Robinsons blaues Haus by Augustin Ernst

Robinsons blaues Haus by Augustin Ernst

Autor:Augustin, Ernst [Augustin, Ernst]
Die sprache: deu
Format: epub, mobi
veröffentlicht: 2012-06-27T19:45:16+00:00


16

Lieber Freitag.

Stelle dir einen Mann vor, der sich nirgendwo befindet: Das bin ich. Es gibt keine Spuren von ihm, keine Forderungen, keinen Anspruch, keine unbezahlte Rechnung. Es gibt auch kein gebrochenes Heiratsversprechen, nicht einmal die abgeschnittenen Haare beim Friseur gibt es. Der Mann, der sich nirgends befindet, befindet sich überall. In Saarbrücken u n d in Kaiserslautern.

*

In Kaiserslautern in der Einkaufszone betrete ich als blonder langhaariger Mensch das große Untergeschoß des Hertie und komme als Rentner mit Mütze in Saarbrücken wieder heraus. Dazu trage ich diesen besonderen fremdenfeindlichen Ausdruck im Gesicht, und, lieber Freitag, das geht am besten am «Franzosentag» einmal in der Woche, wenn die Franzosen von jenseits der Grenze einkaufen kommen und die Preise hochtreiben. Dann ist es leicht, sich zu verlieren, alles ist austauschbar. Selbst die Fahrkarte ins Nichts, hin und zurück, und die Lulle im Mundwinkel.

Oder London.

In London treffe ich nicht auf dem Victoria-Bahnhof ein, mittags um zwölf, sondern nachts um drei London Bridge Station, wenn kein Mensch auf dem leeren Bahnsteig und draußen kein Taxi zu finden ist, nur heringfarbene Hauswände, die sich in den Pfützen spiegeln. Auf dem langen, erst aufwärts, dann abwärts führenden Weg über die Themse kommt mir höchstens ein Nachtschwärmer mit einem Vampirgebiß entgegen. Das sind diese Plastikdinger mit den langen Eckzähnen, die sie sich aufstecken, ich gehe aber weiter, weil ich weiß, daß ich drüben noch einen 15ner Nachtbus kriege, der dann tatsächlich kommt.
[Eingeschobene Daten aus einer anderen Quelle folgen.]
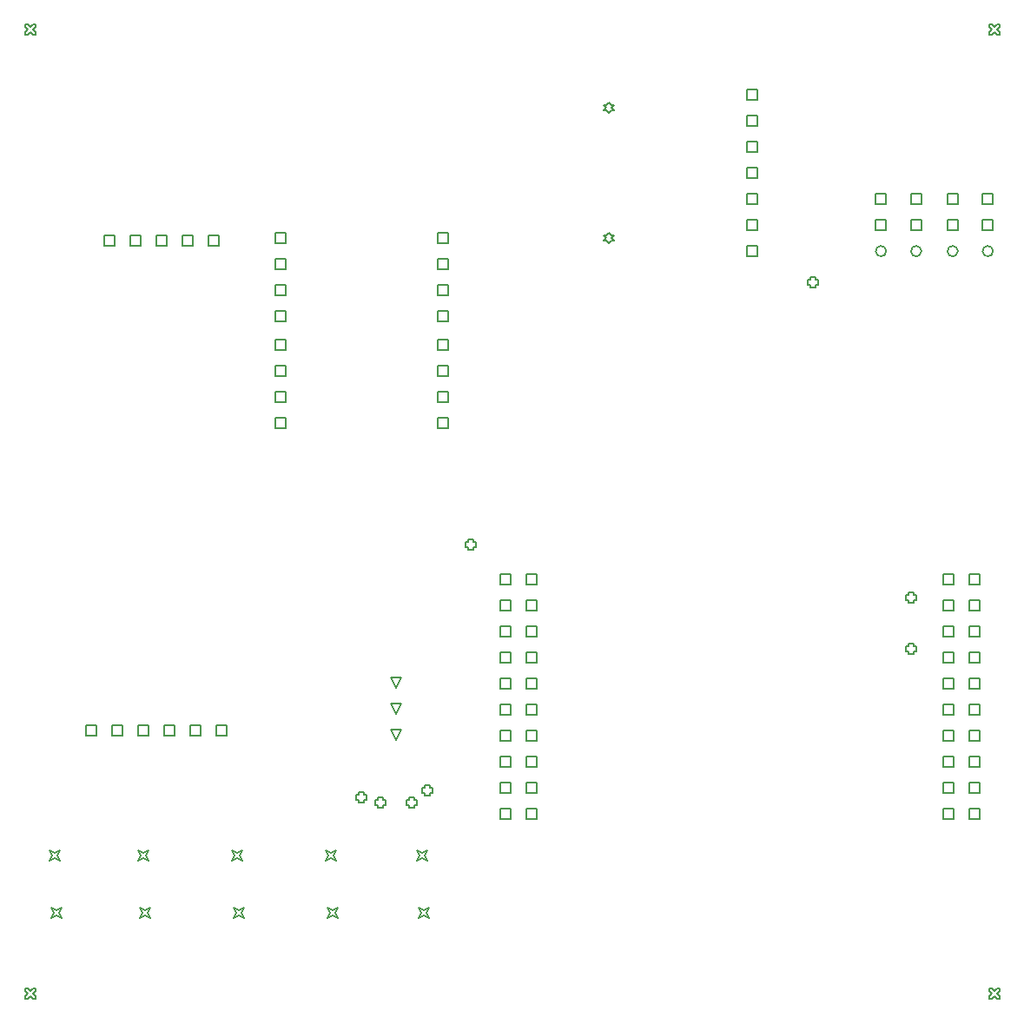
<source format=gbr>
%TF.GenerationSoftware,Altium Limited,Altium Designer,18.1.9 (240)*%
G04 Layer_Color=2752767*
%FSLAX26Y26*%
%MOIN*%
%TF.FileFunction,Drawing*%
%TF.Part,Single*%
G01*
G75*
%TA.AperFunction,NonConductor*%
%ADD52C,0.005000*%
%ADD53C,0.006667*%
D52*
X835000Y3020000D02*
Y3060000D01*
X875000D01*
Y3020000D01*
X835000D01*
X735000D02*
Y3060000D01*
X775000D01*
Y3020000D01*
X735000D01*
X435000D02*
Y3060000D01*
X475000D01*
Y3020000D01*
X435000D01*
X535000D02*
Y3060000D01*
X575000D01*
Y3020000D01*
X535000D01*
X635000D02*
Y3060000D01*
X675000D01*
Y3020000D01*
X635000D01*
X3395000Y3180000D02*
Y3220000D01*
X3435000D01*
Y3180000D01*
X3395000D01*
Y3080000D02*
Y3120000D01*
X3435000D01*
Y3080000D01*
X3395000D01*
X3530000D02*
Y3120000D01*
X3570000D01*
Y3080000D01*
X3530000D01*
Y3180000D02*
Y3220000D01*
X3570000D01*
Y3180000D01*
X3530000D01*
X3670000D02*
Y3220000D01*
X3710000D01*
Y3180000D01*
X3670000D01*
Y3080000D02*
Y3120000D01*
X3710000D01*
Y3080000D01*
X3670000D01*
X3805000D02*
Y3120000D01*
X3845000D01*
Y3080000D01*
X3805000D01*
Y3180000D02*
Y3220000D01*
X3845000D01*
Y3180000D01*
X3805000D01*
X1555000Y1225000D02*
X1535000Y1265000D01*
X1575000D01*
X1555000Y1225000D01*
Y1325000D02*
X1535000Y1365000D01*
X1575000D01*
X1555000Y1325000D01*
Y1125000D02*
X1535000Y1165000D01*
X1575000D01*
X1555000Y1125000D01*
X3755000Y820000D02*
Y860000D01*
X3795000D01*
Y820000D01*
X3755000D01*
Y920000D02*
Y960000D01*
X3795000D01*
Y920000D01*
X3755000D01*
Y1020000D02*
Y1060000D01*
X3795000D01*
Y1020000D01*
X3755000D01*
Y1120000D02*
Y1160000D01*
X3795000D01*
Y1120000D01*
X3755000D01*
Y1220000D02*
Y1260000D01*
X3795000D01*
Y1220000D01*
X3755000D01*
Y1320000D02*
Y1360000D01*
X3795000D01*
Y1320000D01*
X3755000D01*
Y1420000D02*
Y1460000D01*
X3795000D01*
Y1420000D01*
X3755000D01*
Y1520000D02*
Y1560000D01*
X3795000D01*
Y1520000D01*
X3755000D01*
Y1620000D02*
Y1660000D01*
X3795000D01*
Y1620000D01*
X3755000D01*
Y1720000D02*
Y1760000D01*
X3795000D01*
Y1720000D01*
X3755000D01*
X3655000Y820000D02*
Y860000D01*
X3695000D01*
Y820000D01*
X3655000D01*
Y920000D02*
Y960000D01*
X3695000D01*
Y920000D01*
X3655000D01*
Y1020000D02*
Y1060000D01*
X3695000D01*
Y1020000D01*
X3655000D01*
Y1120000D02*
Y1160000D01*
X3695000D01*
Y1120000D01*
X3655000D01*
Y1220000D02*
Y1260000D01*
X3695000D01*
Y1220000D01*
X3655000D01*
Y1320000D02*
Y1360000D01*
X3695000D01*
Y1320000D01*
X3655000D01*
Y1420000D02*
Y1460000D01*
X3695000D01*
Y1420000D01*
X3655000D01*
Y1520000D02*
Y1560000D01*
X3695000D01*
Y1520000D01*
X3655000D01*
Y1620000D02*
Y1660000D01*
X3695000D01*
Y1620000D01*
X3655000D01*
Y1720000D02*
Y1760000D01*
X3695000D01*
Y1720000D01*
X3655000D01*
X1955000D02*
Y1760000D01*
X1995000D01*
Y1720000D01*
X1955000D01*
Y1620000D02*
Y1660000D01*
X1995000D01*
Y1620000D01*
X1955000D01*
Y1520000D02*
Y1560000D01*
X1995000D01*
Y1520000D01*
X1955000D01*
Y1420000D02*
Y1460000D01*
X1995000D01*
Y1420000D01*
X1955000D01*
Y1320000D02*
Y1360000D01*
X1995000D01*
Y1320000D01*
X1955000D01*
Y1220000D02*
Y1260000D01*
X1995000D01*
Y1220000D01*
X1955000D01*
Y1120000D02*
Y1160000D01*
X1995000D01*
Y1120000D01*
X1955000D01*
Y1020000D02*
Y1060000D01*
X1995000D01*
Y1020000D01*
X1955000D01*
Y920000D02*
Y960000D01*
X1995000D01*
Y920000D01*
X1955000D01*
Y820000D02*
Y860000D01*
X1995000D01*
Y820000D01*
X1955000D01*
X2055000Y1720000D02*
Y1760000D01*
X2095000D01*
Y1720000D01*
X2055000D01*
Y1620000D02*
Y1660000D01*
X2095000D01*
Y1620000D01*
X2055000D01*
Y1520000D02*
Y1560000D01*
X2095000D01*
Y1520000D01*
X2055000D01*
Y1420000D02*
Y1460000D01*
X2095000D01*
Y1420000D01*
X2055000D01*
Y1320000D02*
Y1360000D01*
X2095000D01*
Y1320000D01*
X2055000D01*
Y1220000D02*
Y1260000D01*
X2095000D01*
Y1220000D01*
X2055000D01*
Y1120000D02*
Y1160000D01*
X2095000D01*
Y1120000D01*
X2055000D01*
Y1020000D02*
Y1060000D01*
X2095000D01*
Y1020000D01*
X2055000D01*
Y920000D02*
Y960000D01*
X2095000D01*
Y920000D01*
X2055000D01*
Y820000D02*
Y860000D01*
X2095000D01*
Y820000D01*
X2055000D01*
X2900000Y3280000D02*
Y3320000D01*
X2940000D01*
Y3280000D01*
X2900000D01*
Y3180000D02*
Y3220000D01*
X2940000D01*
Y3180000D01*
X2900000D01*
Y3080000D02*
Y3120000D01*
X2940000D01*
Y3080000D01*
X2900000D01*
Y2980000D02*
Y3020000D01*
X2940000D01*
Y2980000D01*
X2900000D01*
Y3380000D02*
Y3420000D01*
X2940000D01*
Y3380000D01*
X2900000D01*
Y3480000D02*
Y3520000D01*
X2940000D01*
Y3480000D01*
X2900000D01*
Y3580000D02*
Y3620000D01*
X2940000D01*
Y3580000D01*
X2900000D01*
X2370000Y3030000D02*
X2380000Y3040000D01*
X2390000D01*
X2380000Y3050000D01*
X2390000Y3060000D01*
X2380000D01*
X2370000Y3070000D01*
X2360000Y3060000D01*
X2350000D01*
X2360000Y3050000D01*
X2350000Y3040000D01*
X2360000D01*
X2370000Y3030000D01*
Y3530000D02*
X2380000Y3540000D01*
X2390000D01*
X2380000Y3550000D01*
X2390000Y3560000D01*
X2380000D01*
X2370000Y3570000D01*
X2360000Y3560000D01*
X2350000D01*
X2360000Y3550000D01*
X2350000Y3540000D01*
X2360000D01*
X2370000Y3530000D01*
X1090000Y3030000D02*
Y3070000D01*
X1130000D01*
Y3030000D01*
X1090000D01*
Y2830000D02*
Y2870000D01*
X1130000D01*
Y2830000D01*
X1090000D01*
Y2730000D02*
Y2770000D01*
X1130000D01*
Y2730000D01*
X1090000D01*
Y2620000D02*
Y2660000D01*
X1130000D01*
Y2620000D01*
X1090000D01*
Y2520000D02*
Y2560000D01*
X1130000D01*
Y2520000D01*
X1090000D01*
Y2420000D02*
Y2460000D01*
X1130000D01*
Y2420000D01*
X1090000D01*
Y2320000D02*
Y2360000D01*
X1130000D01*
Y2320000D01*
X1090000D01*
Y2930000D02*
Y2970000D01*
X1130000D01*
Y2930000D01*
X1090000D01*
X1715000Y3030000D02*
Y3070000D01*
X1755000D01*
Y3030000D01*
X1715000D01*
Y2830000D02*
Y2870000D01*
X1755000D01*
Y2830000D01*
X1715000D01*
Y2730000D02*
Y2770000D01*
X1755000D01*
Y2730000D01*
X1715000D01*
Y2620000D02*
Y2660000D01*
X1755000D01*
Y2620000D01*
X1715000D01*
Y2520000D02*
Y2560000D01*
X1755000D01*
Y2520000D01*
X1715000D01*
Y2420000D02*
Y2460000D01*
X1755000D01*
Y2420000D01*
X1715000D01*
Y2320000D02*
Y2360000D01*
X1755000D01*
Y2320000D01*
X1715000D01*
Y2930000D02*
Y2970000D01*
X1755000D01*
Y2930000D01*
X1715000D01*
X365000Y1140000D02*
Y1180000D01*
X405000D01*
Y1140000D01*
X365000D01*
X465000D02*
Y1180000D01*
X505000D01*
Y1140000D01*
X465000D01*
X565000D02*
Y1180000D01*
X605000D01*
Y1140000D01*
X565000D01*
X665000D02*
Y1180000D01*
X705000D01*
Y1140000D01*
X665000D01*
X765000D02*
Y1180000D01*
X805000D01*
Y1140000D01*
X765000D01*
X865000D02*
Y1180000D01*
X905000D01*
Y1140000D01*
X865000D01*
X225000Y660000D02*
X235000Y680000D01*
X225000Y700000D01*
X245000Y690000D01*
X265000Y700000D01*
X255000Y680000D01*
X265000Y660000D01*
X245000Y670000D01*
X225000Y660000D01*
X230000Y440000D02*
X240000Y460000D01*
X230000Y480000D01*
X250000Y470000D01*
X270000Y480000D01*
X260000Y460000D01*
X270000Y440000D01*
X250000Y450000D01*
X230000Y440000D01*
X565000Y660000D02*
X575000Y680000D01*
X565000Y700000D01*
X585000Y690000D01*
X605000Y700000D01*
X595000Y680000D01*
X605000Y660000D01*
X585000Y670000D01*
X565000Y660000D01*
X570000Y440000D02*
X580000Y460000D01*
X570000Y480000D01*
X590000Y470000D01*
X610000Y480000D01*
X600000Y460000D01*
X610000Y440000D01*
X590000Y450000D01*
X570000Y440000D01*
X925000Y660000D02*
X935000Y680000D01*
X925000Y700000D01*
X945000Y690000D01*
X965000Y700000D01*
X955000Y680000D01*
X965000Y660000D01*
X945000Y670000D01*
X925000Y660000D01*
X930000Y440000D02*
X940000Y460000D01*
X930000Y480000D01*
X950000Y470000D01*
X970000Y480000D01*
X960000Y460000D01*
X970000Y440000D01*
X950000Y450000D01*
X930000Y440000D01*
X1285000Y660000D02*
X1295000Y680000D01*
X1285000Y700000D01*
X1305000Y690000D01*
X1325000Y700000D01*
X1315000Y680000D01*
X1325000Y660000D01*
X1305000Y670000D01*
X1285000Y660000D01*
X1290000Y440000D02*
X1300000Y460000D01*
X1290000Y480000D01*
X1310000Y470000D01*
X1330000Y480000D01*
X1320000Y460000D01*
X1330000Y440000D01*
X1310000Y450000D01*
X1290000Y440000D01*
X1635000Y660000D02*
X1645000Y680000D01*
X1635000Y700000D01*
X1655000Y690000D01*
X1675000Y700000D01*
X1665000Y680000D01*
X1675000Y660000D01*
X1655000Y670000D01*
X1635000Y660000D01*
X1640000Y440000D02*
X1650000Y460000D01*
X1640000Y480000D01*
X1660000Y470000D01*
X1680000Y480000D01*
X1670000Y460000D01*
X1680000Y440000D01*
X1660000Y450000D01*
X1640000Y440000D01*
X3145000Y2870000D02*
Y2860000D01*
X3165000D01*
Y2870000D01*
X3175000D01*
Y2890000D01*
X3165000D01*
Y2900000D01*
X3145000D01*
Y2890000D01*
X3135000D01*
Y2870000D01*
X3145000D01*
X1665000Y919558D02*
Y909558D01*
X1685000D01*
Y919558D01*
X1695000D01*
Y939558D01*
X1685000D01*
Y949558D01*
X1665000D01*
Y939558D01*
X1655000D01*
Y919558D01*
X1665000D01*
X1410000Y895000D02*
Y885000D01*
X1430000D01*
Y895000D01*
X1440000D01*
Y915000D01*
X1430000D01*
Y925000D01*
X1410000D01*
Y915000D01*
X1400000D01*
Y895000D01*
X1410000D01*
X1605000Y875000D02*
Y865000D01*
X1625000D01*
Y875000D01*
X1635000D01*
Y895000D01*
X1625000D01*
Y905000D01*
X1605000D01*
Y895000D01*
X1595000D01*
Y875000D01*
X1605000D01*
X1485000D02*
Y865000D01*
X1505000D01*
Y875000D01*
X1515000D01*
Y895000D01*
X1505000D01*
Y905000D01*
X1485000D01*
Y895000D01*
X1475000D01*
Y875000D01*
X1485000D01*
X1830000Y1865000D02*
Y1855000D01*
X1850000D01*
Y1865000D01*
X1860000D01*
Y1885000D01*
X1850000D01*
Y1895000D01*
X1830000D01*
Y1885000D01*
X1820000D01*
Y1865000D01*
X1830000D01*
X3520000Y1465000D02*
Y1455000D01*
X3540000D01*
Y1465000D01*
X3550000D01*
Y1485000D01*
X3540000D01*
Y1495000D01*
X3520000D01*
Y1485000D01*
X3510000D01*
Y1465000D01*
X3520000D01*
Y1660000D02*
Y1650000D01*
X3540000D01*
Y1660000D01*
X3550000D01*
Y1680000D01*
X3540000D01*
Y1690000D01*
X3520000D01*
Y1680000D01*
X3510000D01*
Y1660000D01*
X3520000D01*
X130000Y130000D02*
X140000D01*
X150000Y140000D01*
X160000Y130000D01*
X170000D01*
Y140000D01*
X160000Y150000D01*
X170000Y160000D01*
Y170000D01*
X160000D01*
X150000Y160000D01*
X140000Y170000D01*
X130000D01*
Y160000D01*
X140000Y150000D01*
X130000Y140000D01*
Y130000D01*
Y3830000D02*
X140000D01*
X150000Y3840000D01*
X160000Y3830000D01*
X170000D01*
Y3840000D01*
X160000Y3850000D01*
X170000Y3860000D01*
Y3870000D01*
X160000D01*
X150000Y3860000D01*
X140000Y3870000D01*
X130000D01*
Y3860000D01*
X140000Y3850000D01*
X130000Y3840000D01*
Y3830000D01*
X3830000D02*
X3840000D01*
X3850000Y3840000D01*
X3860000Y3830000D01*
X3870000D01*
Y3840000D01*
X3860000Y3850000D01*
X3870000Y3860000D01*
Y3870000D01*
X3860000D01*
X3850000Y3860000D01*
X3840000Y3870000D01*
X3830000D01*
Y3860000D01*
X3840000Y3850000D01*
X3830000Y3840000D01*
Y3830000D01*
Y130000D02*
X3840000D01*
X3850000Y140000D01*
X3860000Y130000D01*
X3870000D01*
Y140000D01*
X3860000Y150000D01*
X3870000Y160000D01*
Y170000D01*
X3860000D01*
X3850000Y160000D01*
X3840000Y170000D01*
X3830000D01*
Y160000D01*
X3840000Y150000D01*
X3830000Y140000D01*
Y130000D01*
D53*
X3435000Y3000000D02*
G03*
X3435000Y3000000I-20000J0D01*
G01*
X3570000D02*
G03*
X3570000Y3000000I-20000J0D01*
G01*
X3710000D02*
G03*
X3710000Y3000000I-20000J0D01*
G01*
X3845000D02*
G03*
X3845000Y3000000I-20000J0D01*
G01*
%TF.MD5,e33a5d1e64fc29915f634704d6104c1f*%
M02*

</source>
An der West-Indian Dock Road steige ich aus, nun ist es nicht mehr weit. Sie haben hier Glaskästen auf die alten Speicher gestellt, gläserne Luxusvillen hoch oben, die alle so aussehen, als sei kein Mensch zu Hause. Aber täuschen wir uns nicht, hier kostet der Quadratfuß eintausend Pfund, was sage ich, zweitausend Pfund, und sie sind ganz sicherlich zu Hause.

Ein warmer Wind von der Themse her. Einnobles schwarzes Haus, das oben noch Frachtkräne hat. Eine gußeiserne Treppe. Eine Tür, anscheinend aus Sperrholz, wie sie es hier wundervoll dick liefern, aber innen trägt es eine Schicht Stahlnetz, eine englische Spezialität. Und täuschen wir uns nicht, selbst Abstellräume kosten hier eintausend Pfund pro Quadratfuß, selbst Besenkammern ohne Ausblick. Am Morgen bin ich vollkommen verwirrt, ich wache in einem Zwielicht auf, blicke durch das kleine Fenster, vom Bett her, auf eine solide Wand und weiß überhaupt nicht, wo ich mich befinde.

Also versuche ich aufzuwachen. Ich kenne diesen Geruch nach alten Holzbalken und Desinfektion und, oh ja, einer bestimmten Biersorte mit Minze. Sofort gelüstet es mich nach einem englischen Frühstück. Dies ist England! Mit dem wundervoll nussigen Haferflockenbrei, Aal in Aspik, Eiern mit gebratenem Speck und geheimnisvollen Würstchen, in denen sich Brot befindet. Ich will diese dickgeschnittenen schwarzen Scheiben, denen man auch nach zehn Jahren nicht auf die Schliche kommt. Vor allem will ich den schweren schwarzen Tee mit Milch und Zucker. Der hilft. Der hilft auch über den Wetterwechsel, der hier alle halbe Stunde stattfindet.

Dann ist alles geklärt. Als ich ins Freie trete, sind dort soeben zehntausend Banker mit der Hochbahn eingetroffen und strömen jetzt über die Straße, alle in schwarzen Anzügen und blauen Krawatten.